Three years after she triumphed here initially, can Petra Kvitova win at Wimbledon again?
The No.6 seed is the most well-known name remaining in the women’s draw, where French Open finalist Simona Halep is the highest seed at No.3. Their matches are showcased on Centre Court on Thursday. Here, a breakdown of what’s to come.
 Petra Kvitova (CZE) v  Lucie Safarova (CZE)
Centre Court, 1pm
It’s the first time two Czech women have ever met in a Grand Slam semi-final, but not the first time these two friends have clashed. Kvitova could take solace in her 5-0 head-to-head record against her older opponent, but the No.23 seed stretched the 2011 Wimbledon champion to a third-set tiebreak when they played just over two weeks ago at Eastbourne.
“It was big fight until the end,” Kvitova said of that Eastbourne match. “I'm expecting a tough battle again. She’s playing amazing. She's in the semi-finals. It’s going to be great match I think.”
Safarova hasn’t dropped a set in her five matches through to the semi-finals, including an easy win over Ekaterina Makarova in the quarter-finals, the Russian who had taken out Agnieszka Radwanska in the fourth round. The two lefties are both known for their powerful groundstrokes, but Kvitova has another stat in her corner: She’s won 14 straight matches against left-handed players.

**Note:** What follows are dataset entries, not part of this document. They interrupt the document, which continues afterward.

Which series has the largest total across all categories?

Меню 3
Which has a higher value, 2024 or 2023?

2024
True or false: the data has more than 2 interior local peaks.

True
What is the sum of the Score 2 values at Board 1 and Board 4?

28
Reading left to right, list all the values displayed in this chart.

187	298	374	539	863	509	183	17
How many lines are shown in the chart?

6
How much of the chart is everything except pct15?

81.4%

 Simona Halep (ROU) v  Genie Bouchard (CAN)
Centre Court, Second after 1pm
It’s confidence vs. confidence in the second women’s semi-final, as Halep (Australian Open quarter-finalist and French Open finalist) takes on Bouchard (semi-finalist in both Melbourne and Paris) for a spot in the final. The Romanian has won their only career meeting, earlier this year in Indian Wells in three sets.

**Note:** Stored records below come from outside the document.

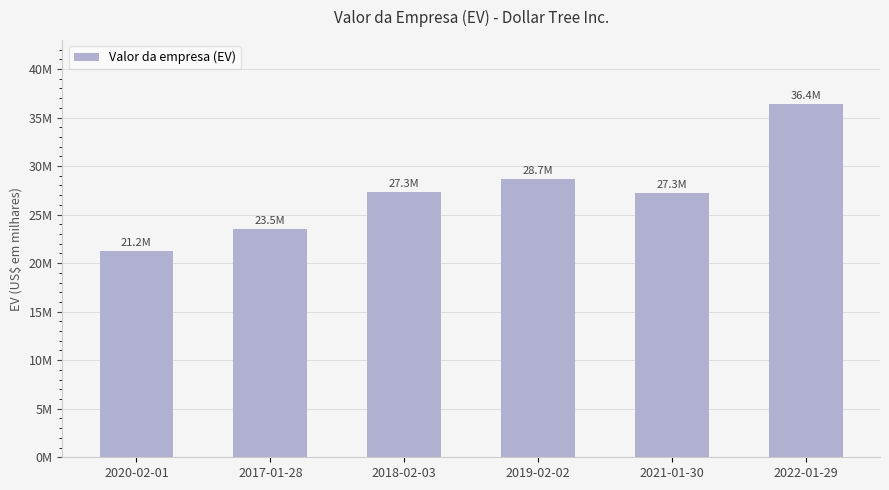

At which label is the value closest to 28830393?

2019-02-02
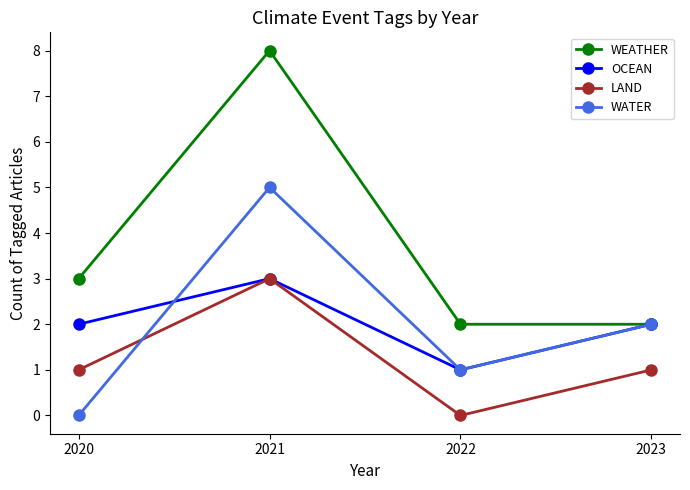

Does the chart have visible grid lines?

No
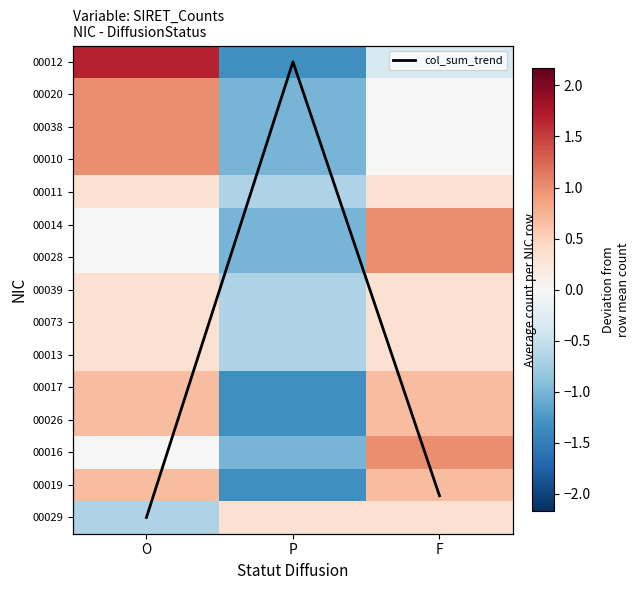

How many 00020 values are between -1 and 1?

3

Bouchard is the player that has taken the most initiative against opponents this tournament, the Canadian also 10 for 10 in sets played. Her aggression helped her overcome Angelique Kerber, the top 10 resident who had beaten Maria Sharapova in the previous round.
“I'm excited to be in the semis,” Bouchard said after her win. “But, of course, you know, I’m never satisfied, so I definitely want to go a step further, as far as I can. I'm going to look forward to try to play a little bit like I played today. I thought I was pretty solid out there.”
 Sara Errani/Roberta Vinci (ITA) v  Casey Dellacqua/Ashleigh Barty (AUS)
No.3 Court, 11.30am – Quarter-finals
These two seeded teams in doubles are familiar with one another, the Italians winning their two previous matches, both of which have come in majors. Errani/Vinci won the Australian Open crown in 2013 over Dellacqua/Barty in three sets, then won again (this time on clay) at Roland Garros last month.
 Jamie Murray (GBR)/Casey Dellacqua (AUS) v  Horia Tecau (ROU)/Sania Mirza (IND)
Centre Court, Third after 1pm – Third round
British fans still have a Murray in the tournament: Jamie Murray in mixed doubles. Andy’s older brother pairs with the aforementioned Australian Dellacqua, who has had a career resurgence in both singles and doubles the last couple of years. They face doubles specialists Tecau/Mirza, no easy ask.
 Daniel Nestor (CAN)/Nenad Zimonjic (SRB) v  Leander Paes (IND)/Radek Stepanek (CZE)
No.1 Court, 1pm – Quarter-finals
It’s a collection of doubles veterans in this match as Nestor, Zimonjic, Paes and Stepanek have combined for 21 men’s doubles Grand Slams over 83 years on the pro tour. The two teams have never met two-on-two, however, meaning fans on No.1 Court could be in for some dynamic fireworks.